AusMeat is letting producers down with its inability to modernise the language and standards? To me there is no doubt AusMeat Butt Shape is used in industry without any scientific evidence to support it, but there is plenty to support the fact that it has no relevance in yield. Dentition Y,YG, YP,PR and the doozy of them all the A cipher. Anybody sitting for an exam would be looking to get an A grade pass. Anybody playing sport or being at the top of profession are considered A grade. Why would anybody call their poorest product A?(Could it be possible that this language is set up to deceive)?
Aust Beef themselves use the A as top of the class when they undertake audits on processing works.
‘The fact is cattle producers are paying the lion’s share of MLA funding and one could argue that they are getting the least benefits.’
Processors are running the industry and reaping all the rewards? The simple fact is grass fed producers pay in $62 million collected as a statutory transaction levy. Processors collect $18 million from a statutory levy and then pay MLA $9 million as a service provider. They can then instruct MLA on how their funding is spent, in contrast to the producers,whose money goes straight from the government collection unit into the MLA . Unlike processors, producers have no ability under the present structure to control the flow of levies.

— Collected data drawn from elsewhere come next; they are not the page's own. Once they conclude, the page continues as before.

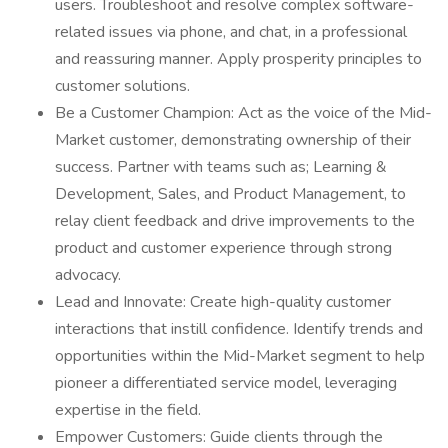
users. Troubleshoot and resolve complex software-
related issues via phone, and chat, in a professional
and reassuring manner. Apply prosperity principles to
customer solutions.
Be a Customer Champion: Act as the voice of the Mid-
Market customer, demonstrating ownership of their
success. Partner with teams such as; Learning &
Development, Sales, and Product Management, to
relay client feedback and drive improvements to the
product and customer experience through strong
advocacy.
Lead and Innovate: Create high-quality customer
interactions that instill confidence. Identify trends and
opportunities within the Mid-Market segment to help
pioneer a differentiated service model, leveraging
expertise in the field.
Empower Customers: Guide clients through the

Processors refuse to pay for MLA marketing in overseas markets whilst producers have no choice. It is interesting to note BHP don’t pay for the advertising on motor cars. MLA is very happy with the results of their advertising and point to the fact that Australia is selling record quantities of beef into overseas markets and getting record prices. It is interesting to watch 90 CL trim double in the last 12 months. All this while producers try to keep the banks away from their door because of drought and a glut of cattle which inevitably leads to low cattle prices, whilst the meat of those cattle continues to bring record prices. It is worth noting that producers are getting some of the lowest prices ever seen in Australia when you take into account the costs.
The fact is cattle producers are paying the lion’s share of MLA funding and one could argue that they are getting the least benefits. Since the recommendations of the Senate, MLA & RMAC have been very busy telling producers of their value to the industry, with MLA claiming to be a completely different organisation than they were 12 months ago, and undertaking a reshuffle of staff with many staff being shown the door.

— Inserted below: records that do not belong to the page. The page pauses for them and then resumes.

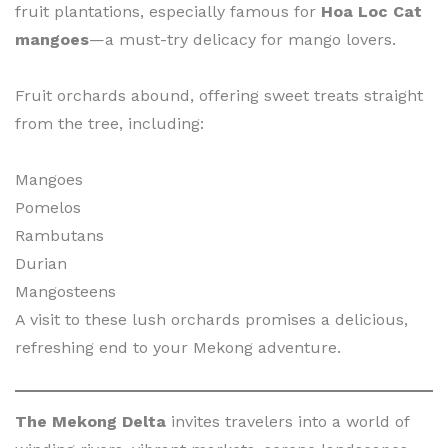
fruit plantations, especially famous for
Hoa Loc Cat
mangoes
—a must-try delicacy for mango lovers.
Fruit orchards abound, offering sweet treats straight
from the tree, including:
Mangoes
Pomelos
Rambutans
Durian
Mangosteens
A visit to these lush orchards promises a delicious,
refreshing end to your Mekong adventure.
The Mekong Delta
invites travelers into a world of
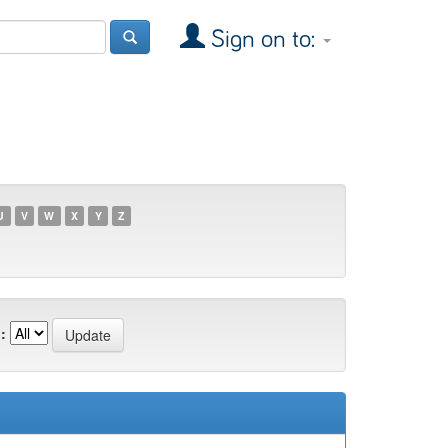
Sign on to:
U
V
W
X
Y
Z
:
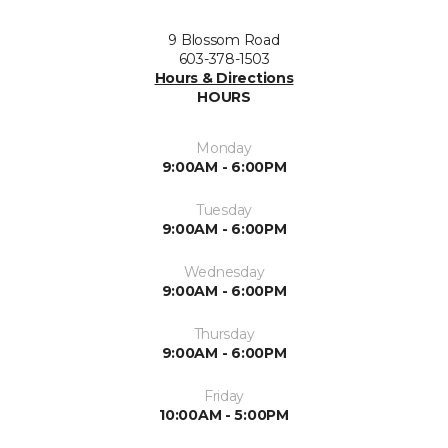
9 Blossom Road
603-378-1503
Hours & Directions
HOURS
Monday
9:00AM - 6:00PM
Tuesday
9:00AM - 6:00PM
Wednesday
9:00AM - 6:00PM
Thursday
9:00AM - 6:00PM
Friday
10:00AM - 5:00PM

What’s the solution? Firstly we must identify every producer that pays a five dollar levy. Then and only then we can have a Democratic election for a cattle Council producer board elected by producers for the benefit of producers. This new board would have to face all levy payers on a regular basis.
This new board could collect all the $62 million grass fed levy and then pay MLA as a service provider. This is nothing new as the processors control their own levies through AMPC and this would empower producers to have complete control of MLA as a service provider.
This sort of thinking will naturally bring about criticism from other sections of the red meat sector which have done remarkably well out of the present arrangement and would be loath to see the present structure change.
What is required is good will and the silent majority to actually make sure that changes will result in producers getting a fair deal for their levy dollars.